[BRIEF]:
Return, word for word, every entry in the listing below, but not its images.

RECORD SET START

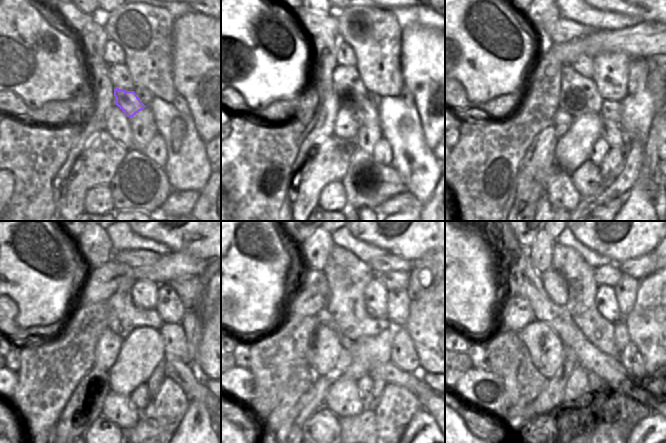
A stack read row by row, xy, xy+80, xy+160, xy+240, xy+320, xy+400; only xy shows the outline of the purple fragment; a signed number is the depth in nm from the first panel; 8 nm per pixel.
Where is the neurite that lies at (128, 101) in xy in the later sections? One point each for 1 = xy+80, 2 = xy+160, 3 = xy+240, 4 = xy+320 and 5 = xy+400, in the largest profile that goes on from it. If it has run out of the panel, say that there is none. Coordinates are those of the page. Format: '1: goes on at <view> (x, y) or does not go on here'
1: goes on at xy+80 (366, 114)
2: goes on at xy+160 (611, 132)
3: goes on at xy+240 (186, 376)
4: goes on at xy+320 (424, 399)
5: does not go on here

RECORD SET END

[ANSWER]:
A stack read row by row, xy, xy+80, xy+160, xy+240, xy+320, xy+400; only xy shows the outline of the purple fragment; a signed number is the depth in nm from the first panel; 8 nm per pixel.
Where is the neurite that lies at (128, 101) in xy in the later sections? One point each for 1 = xy+80, 2 = xy+160, 3 = xy+240, 4 = xy+320 and 5 = xy+400, in the largest profile that goes on from it. If it has run out of the panel, say that there is none. Coordinates are those of the page. Format: '1: goes on at <view> (x, y) or does not go on here'
1: goes on at xy+80 (366, 114)
2: goes on at xy+160 (611, 132)
3: goes on at xy+240 (186, 376)
4: goes on at xy+320 (424, 399)
5: does not go on here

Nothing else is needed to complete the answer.